++++ TEXTO FORNECIDO ++++

A qualquer momento o exército adormecido pode despertar e acordar em nós, como resposta, uma multidão de violinos e trompetes, o exército de seres humanos pode erguer-se e defender todas as suas peculiaridades, sofrimentos e sordidez.

               Virgina Woolf. (2016). Fantasmagorias. Lisboa: Feitoria dos Livros, pá. 35, 36 e 37.

domingo, 15 de maio de 2016

Deambular por Londres com Virginia Woolf (I)

Nunca aconteceu, talvez, alguém sentir-se apaixonadamente distraído por um simples lápis. Mas há circunstâncias nas quais o desejo de possuir um se pode tornar absolutamente avassalador; momentos em que, sob pretexto de possuir um objecto, estamos a inventar uma desculpa para calcorrear metade de Londres entre a hora do chá e a hora do jantar. (...)
protegidos por este argumento nos pudéssemos entregar, em segurança, ao mar dos prazeres com que a vida citadina nos alicia durante o Inverno - deambular pelas ruas de Londres. Convém que a hora seja ao cair da tarde, e a estação o Inverno, pois no Inverno o brilho esfuziante do ar e a sociabilidade das ruas são compensadoras. Não nos sentimentos atormentados, como no Verão, pelo desejo de sombra, de isolamento e do ar suave dos campos de feno. E também porque o cair da tarde nos permite sentir a irresponsabilidade que a escuridão e a luz dos candeeiros concedem. Já não somos exactamente os mesmos.

++++ ITENS FORNECIDOS ++++

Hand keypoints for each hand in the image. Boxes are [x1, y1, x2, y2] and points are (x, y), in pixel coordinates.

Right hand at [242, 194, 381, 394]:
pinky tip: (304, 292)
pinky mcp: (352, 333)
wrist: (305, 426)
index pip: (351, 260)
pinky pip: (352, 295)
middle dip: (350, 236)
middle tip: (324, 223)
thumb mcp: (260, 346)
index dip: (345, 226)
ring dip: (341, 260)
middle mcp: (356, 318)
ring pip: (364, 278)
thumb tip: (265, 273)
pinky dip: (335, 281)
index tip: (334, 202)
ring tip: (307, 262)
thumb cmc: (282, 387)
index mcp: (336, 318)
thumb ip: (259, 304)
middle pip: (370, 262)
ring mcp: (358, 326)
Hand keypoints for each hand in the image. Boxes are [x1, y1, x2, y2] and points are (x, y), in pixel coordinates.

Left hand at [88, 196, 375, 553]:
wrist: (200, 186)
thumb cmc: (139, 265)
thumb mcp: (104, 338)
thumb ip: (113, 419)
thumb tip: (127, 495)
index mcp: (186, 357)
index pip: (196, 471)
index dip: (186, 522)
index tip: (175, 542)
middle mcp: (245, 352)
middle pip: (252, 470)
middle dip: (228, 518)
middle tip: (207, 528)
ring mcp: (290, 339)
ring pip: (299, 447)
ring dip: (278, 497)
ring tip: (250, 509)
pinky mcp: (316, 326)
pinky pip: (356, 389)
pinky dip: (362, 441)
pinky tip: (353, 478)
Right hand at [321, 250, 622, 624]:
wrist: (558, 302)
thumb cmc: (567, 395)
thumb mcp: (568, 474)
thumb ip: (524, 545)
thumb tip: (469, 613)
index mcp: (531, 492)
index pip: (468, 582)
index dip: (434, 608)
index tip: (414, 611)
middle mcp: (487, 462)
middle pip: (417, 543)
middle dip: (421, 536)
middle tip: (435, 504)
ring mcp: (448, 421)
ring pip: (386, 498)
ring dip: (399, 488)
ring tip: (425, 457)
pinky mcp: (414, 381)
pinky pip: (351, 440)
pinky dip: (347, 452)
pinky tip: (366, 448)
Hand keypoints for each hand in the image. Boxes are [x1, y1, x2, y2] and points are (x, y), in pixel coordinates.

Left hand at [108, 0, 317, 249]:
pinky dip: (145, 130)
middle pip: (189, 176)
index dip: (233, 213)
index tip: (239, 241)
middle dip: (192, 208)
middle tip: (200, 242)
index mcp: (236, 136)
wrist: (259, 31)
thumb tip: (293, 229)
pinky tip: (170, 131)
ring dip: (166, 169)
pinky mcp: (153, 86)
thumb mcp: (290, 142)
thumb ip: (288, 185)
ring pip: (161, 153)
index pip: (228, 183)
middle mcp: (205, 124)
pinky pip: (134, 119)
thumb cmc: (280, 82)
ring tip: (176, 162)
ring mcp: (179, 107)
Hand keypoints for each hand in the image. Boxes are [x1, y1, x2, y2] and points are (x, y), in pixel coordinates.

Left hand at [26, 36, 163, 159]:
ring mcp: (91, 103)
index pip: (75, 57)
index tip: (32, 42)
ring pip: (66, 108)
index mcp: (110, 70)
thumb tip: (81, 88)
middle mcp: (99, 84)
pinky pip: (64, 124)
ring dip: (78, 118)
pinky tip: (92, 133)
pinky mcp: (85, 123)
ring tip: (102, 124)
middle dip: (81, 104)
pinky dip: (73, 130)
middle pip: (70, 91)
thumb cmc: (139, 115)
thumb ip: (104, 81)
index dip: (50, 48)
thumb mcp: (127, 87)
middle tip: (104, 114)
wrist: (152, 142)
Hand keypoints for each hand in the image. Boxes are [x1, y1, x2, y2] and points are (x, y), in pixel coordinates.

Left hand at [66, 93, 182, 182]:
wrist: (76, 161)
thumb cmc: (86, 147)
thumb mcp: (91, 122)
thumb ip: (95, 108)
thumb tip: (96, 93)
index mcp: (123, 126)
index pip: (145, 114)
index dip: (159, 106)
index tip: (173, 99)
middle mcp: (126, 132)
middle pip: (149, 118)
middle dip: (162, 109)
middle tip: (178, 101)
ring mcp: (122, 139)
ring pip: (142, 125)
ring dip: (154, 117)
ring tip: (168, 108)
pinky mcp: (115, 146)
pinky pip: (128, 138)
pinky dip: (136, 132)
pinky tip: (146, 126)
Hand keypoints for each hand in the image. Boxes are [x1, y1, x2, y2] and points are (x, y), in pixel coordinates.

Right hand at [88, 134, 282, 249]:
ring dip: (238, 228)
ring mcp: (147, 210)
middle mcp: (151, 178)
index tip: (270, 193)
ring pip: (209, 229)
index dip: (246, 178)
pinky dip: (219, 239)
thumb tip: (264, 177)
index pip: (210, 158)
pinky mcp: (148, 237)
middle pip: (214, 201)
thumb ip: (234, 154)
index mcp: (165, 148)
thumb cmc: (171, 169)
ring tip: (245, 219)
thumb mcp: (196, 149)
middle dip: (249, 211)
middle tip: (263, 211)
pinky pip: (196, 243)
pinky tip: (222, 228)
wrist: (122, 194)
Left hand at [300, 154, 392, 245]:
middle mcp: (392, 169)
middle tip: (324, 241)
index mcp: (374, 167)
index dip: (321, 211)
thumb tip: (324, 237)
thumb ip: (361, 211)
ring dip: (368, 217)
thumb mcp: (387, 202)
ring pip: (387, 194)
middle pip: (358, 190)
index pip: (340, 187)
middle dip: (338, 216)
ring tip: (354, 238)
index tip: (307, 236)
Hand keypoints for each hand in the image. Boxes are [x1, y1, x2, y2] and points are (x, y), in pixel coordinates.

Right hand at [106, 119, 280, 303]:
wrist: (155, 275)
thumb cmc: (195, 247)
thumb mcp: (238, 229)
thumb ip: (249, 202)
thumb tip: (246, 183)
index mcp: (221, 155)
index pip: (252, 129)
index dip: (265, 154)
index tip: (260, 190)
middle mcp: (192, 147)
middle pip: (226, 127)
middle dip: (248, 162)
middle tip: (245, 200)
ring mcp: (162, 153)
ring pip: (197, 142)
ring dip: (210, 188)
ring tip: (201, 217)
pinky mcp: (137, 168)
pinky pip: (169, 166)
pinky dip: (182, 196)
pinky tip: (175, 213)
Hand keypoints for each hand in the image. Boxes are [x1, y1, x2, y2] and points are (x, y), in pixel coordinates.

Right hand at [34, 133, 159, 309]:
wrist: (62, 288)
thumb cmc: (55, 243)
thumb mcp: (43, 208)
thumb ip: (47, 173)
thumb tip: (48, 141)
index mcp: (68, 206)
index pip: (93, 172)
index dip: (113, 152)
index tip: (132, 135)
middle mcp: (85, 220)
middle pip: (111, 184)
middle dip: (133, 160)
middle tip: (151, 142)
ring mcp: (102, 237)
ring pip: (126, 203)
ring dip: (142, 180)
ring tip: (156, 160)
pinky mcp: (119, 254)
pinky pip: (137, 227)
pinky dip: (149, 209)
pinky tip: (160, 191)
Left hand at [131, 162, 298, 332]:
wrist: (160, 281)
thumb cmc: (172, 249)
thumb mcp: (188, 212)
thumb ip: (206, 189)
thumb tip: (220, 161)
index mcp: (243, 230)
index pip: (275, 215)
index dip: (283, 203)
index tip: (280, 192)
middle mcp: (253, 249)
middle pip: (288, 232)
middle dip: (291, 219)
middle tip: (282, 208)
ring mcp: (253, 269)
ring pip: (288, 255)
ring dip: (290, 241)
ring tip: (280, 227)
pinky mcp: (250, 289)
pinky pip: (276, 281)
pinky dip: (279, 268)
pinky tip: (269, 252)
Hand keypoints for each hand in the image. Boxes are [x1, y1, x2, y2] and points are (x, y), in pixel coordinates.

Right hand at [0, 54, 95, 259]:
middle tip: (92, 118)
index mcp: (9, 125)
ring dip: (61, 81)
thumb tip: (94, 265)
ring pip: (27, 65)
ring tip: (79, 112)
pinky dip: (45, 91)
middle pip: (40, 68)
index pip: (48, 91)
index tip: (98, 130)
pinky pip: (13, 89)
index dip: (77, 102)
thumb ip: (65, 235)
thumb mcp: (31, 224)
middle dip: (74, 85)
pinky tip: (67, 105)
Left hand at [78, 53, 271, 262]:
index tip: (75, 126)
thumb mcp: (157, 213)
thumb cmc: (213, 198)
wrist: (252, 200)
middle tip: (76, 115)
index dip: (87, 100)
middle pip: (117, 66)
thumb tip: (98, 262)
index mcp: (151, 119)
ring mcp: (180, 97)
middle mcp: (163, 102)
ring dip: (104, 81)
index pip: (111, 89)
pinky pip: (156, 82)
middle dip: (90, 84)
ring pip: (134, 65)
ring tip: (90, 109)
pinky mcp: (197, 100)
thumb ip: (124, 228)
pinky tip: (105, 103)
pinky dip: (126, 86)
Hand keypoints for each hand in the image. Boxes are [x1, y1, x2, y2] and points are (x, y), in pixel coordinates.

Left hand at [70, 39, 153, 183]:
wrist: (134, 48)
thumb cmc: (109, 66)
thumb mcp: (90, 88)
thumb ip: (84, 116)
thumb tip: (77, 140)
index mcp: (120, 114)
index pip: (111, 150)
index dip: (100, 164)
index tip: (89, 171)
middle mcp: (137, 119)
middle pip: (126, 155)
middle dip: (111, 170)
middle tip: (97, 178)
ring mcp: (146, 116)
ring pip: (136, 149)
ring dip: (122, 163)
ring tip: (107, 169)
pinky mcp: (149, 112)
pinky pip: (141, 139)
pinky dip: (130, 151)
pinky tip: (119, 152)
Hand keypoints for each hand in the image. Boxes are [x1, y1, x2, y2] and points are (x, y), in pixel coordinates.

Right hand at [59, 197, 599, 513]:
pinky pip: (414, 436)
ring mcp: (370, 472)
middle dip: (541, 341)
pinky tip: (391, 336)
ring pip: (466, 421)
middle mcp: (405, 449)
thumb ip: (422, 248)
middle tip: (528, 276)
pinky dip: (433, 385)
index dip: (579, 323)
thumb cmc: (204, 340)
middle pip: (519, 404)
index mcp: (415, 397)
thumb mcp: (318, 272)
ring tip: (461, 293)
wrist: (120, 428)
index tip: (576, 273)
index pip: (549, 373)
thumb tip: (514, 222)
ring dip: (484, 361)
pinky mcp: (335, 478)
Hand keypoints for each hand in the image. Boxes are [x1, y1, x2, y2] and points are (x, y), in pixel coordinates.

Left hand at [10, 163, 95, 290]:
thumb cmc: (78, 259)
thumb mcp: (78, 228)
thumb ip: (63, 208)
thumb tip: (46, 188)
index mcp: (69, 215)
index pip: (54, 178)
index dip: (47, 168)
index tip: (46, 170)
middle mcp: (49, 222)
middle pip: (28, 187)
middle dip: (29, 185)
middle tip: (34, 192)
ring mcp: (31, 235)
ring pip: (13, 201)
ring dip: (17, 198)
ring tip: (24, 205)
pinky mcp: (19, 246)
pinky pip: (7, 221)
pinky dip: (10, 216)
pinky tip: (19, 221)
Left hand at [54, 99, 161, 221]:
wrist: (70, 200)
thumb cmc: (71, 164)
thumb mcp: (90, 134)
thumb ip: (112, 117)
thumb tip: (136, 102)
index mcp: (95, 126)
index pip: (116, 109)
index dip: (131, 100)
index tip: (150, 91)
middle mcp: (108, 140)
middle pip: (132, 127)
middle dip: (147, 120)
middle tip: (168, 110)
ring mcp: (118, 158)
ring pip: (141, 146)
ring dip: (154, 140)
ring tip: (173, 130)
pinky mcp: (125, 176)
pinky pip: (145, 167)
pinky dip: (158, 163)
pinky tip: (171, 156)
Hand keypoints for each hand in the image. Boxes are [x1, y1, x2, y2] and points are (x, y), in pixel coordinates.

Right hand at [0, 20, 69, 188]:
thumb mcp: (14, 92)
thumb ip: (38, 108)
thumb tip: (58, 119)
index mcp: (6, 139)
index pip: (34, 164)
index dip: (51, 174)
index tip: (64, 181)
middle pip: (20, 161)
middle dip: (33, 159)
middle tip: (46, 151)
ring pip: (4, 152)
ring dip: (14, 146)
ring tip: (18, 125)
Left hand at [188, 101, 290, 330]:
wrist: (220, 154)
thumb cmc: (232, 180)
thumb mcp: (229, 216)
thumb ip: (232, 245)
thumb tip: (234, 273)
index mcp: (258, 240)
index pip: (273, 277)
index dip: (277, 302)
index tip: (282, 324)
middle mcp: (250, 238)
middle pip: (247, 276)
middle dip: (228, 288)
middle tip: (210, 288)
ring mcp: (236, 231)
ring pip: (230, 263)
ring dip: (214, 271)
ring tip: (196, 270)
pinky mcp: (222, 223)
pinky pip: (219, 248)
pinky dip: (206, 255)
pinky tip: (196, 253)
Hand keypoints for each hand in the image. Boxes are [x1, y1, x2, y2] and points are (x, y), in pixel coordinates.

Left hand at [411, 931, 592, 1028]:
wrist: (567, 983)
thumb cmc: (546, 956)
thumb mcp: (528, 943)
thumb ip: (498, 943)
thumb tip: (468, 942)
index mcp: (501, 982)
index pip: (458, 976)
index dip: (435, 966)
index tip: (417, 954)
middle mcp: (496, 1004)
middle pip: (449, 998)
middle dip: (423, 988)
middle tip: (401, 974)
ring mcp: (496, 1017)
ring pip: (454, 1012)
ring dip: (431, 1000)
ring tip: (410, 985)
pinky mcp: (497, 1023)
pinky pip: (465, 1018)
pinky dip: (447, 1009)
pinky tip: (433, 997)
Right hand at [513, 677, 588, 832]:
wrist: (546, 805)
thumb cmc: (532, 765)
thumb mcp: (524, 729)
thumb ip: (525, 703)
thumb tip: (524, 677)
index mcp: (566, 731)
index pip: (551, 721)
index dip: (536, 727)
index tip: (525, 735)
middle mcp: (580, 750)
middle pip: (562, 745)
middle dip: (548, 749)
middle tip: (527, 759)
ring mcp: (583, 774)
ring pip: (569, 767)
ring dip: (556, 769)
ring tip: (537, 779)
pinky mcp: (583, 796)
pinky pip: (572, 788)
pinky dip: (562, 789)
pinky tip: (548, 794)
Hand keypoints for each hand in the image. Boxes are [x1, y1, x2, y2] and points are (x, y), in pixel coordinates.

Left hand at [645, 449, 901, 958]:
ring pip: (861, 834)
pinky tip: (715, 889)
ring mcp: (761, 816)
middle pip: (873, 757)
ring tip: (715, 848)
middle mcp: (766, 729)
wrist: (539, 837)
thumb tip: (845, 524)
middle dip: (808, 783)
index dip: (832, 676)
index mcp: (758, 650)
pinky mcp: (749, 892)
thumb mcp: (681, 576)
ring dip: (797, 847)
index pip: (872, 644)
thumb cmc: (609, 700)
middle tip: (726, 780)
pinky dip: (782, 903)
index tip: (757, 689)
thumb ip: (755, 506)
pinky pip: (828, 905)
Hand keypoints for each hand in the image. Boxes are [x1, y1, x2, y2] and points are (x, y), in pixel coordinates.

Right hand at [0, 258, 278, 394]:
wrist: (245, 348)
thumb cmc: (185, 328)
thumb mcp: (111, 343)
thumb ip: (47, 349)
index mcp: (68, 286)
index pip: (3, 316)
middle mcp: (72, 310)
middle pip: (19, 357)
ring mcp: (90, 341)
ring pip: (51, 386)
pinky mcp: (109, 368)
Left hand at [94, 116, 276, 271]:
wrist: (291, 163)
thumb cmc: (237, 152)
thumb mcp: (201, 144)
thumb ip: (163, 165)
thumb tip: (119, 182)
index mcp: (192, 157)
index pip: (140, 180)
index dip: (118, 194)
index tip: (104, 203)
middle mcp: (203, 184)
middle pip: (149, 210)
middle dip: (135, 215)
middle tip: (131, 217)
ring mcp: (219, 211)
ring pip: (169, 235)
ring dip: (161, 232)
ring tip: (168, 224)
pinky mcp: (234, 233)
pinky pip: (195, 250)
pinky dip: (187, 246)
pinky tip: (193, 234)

++++

## COMPLETE O SEGUINTE
1. Transcreva do texto sobre as ruas de Londres o trecho que começa em "Nunca aconteceu, talvez, alguém" e segue até "do jantar. (...)".
2. De acordo com o texto sobre as ruas de Londres, em que estação do ano convém deambular pela cidade?
3. Dê continuidade ao texto sobre as ruas de Londres a partir da última frase apresentada.

## RESPOSTAS ÀS TAREFAS
1.
Nunca aconteceu, talvez, alguém sentir-se apaixonadamente distraído por um simples lápis. Mas há circunstâncias nas quais o desejo de possuir um se pode tornar absolutamente avassalador; momentos em que, sob pretexto de possuir um objecto, estamos a inventar uma desculpa para calcorrear metade de Londres entre a hora do chá e a hora do jantar. (...)

2. No Inverno.

3.
Assim que pomos um pé fora de casa, entre as quatro e as seis horas de uma bela tarde, largamos o eu pelo qual os amigos nos conhecem, e tornamo-nos parte daquele vasto exército republicano de vagabundos anónimos cuja companhia é tão agradável, depois de termos estado no retiro daquele quarto só nosso. Porque neste permanecemos rodeados de objectos que expressam, de modo eterno, a singularidade dos nossos temperamentos e reforçam as memórias da nossa experiência.
Virgina Woolf. (2016). Fantasmagorias. Lisboa: Feitoria dos Livros, pá. 29 e 31

domingo, 16 de março de 2014

Leituras - Mrs. Dalloway

"Mrs. Dalloway disse que ela mesma compraria flores. (...)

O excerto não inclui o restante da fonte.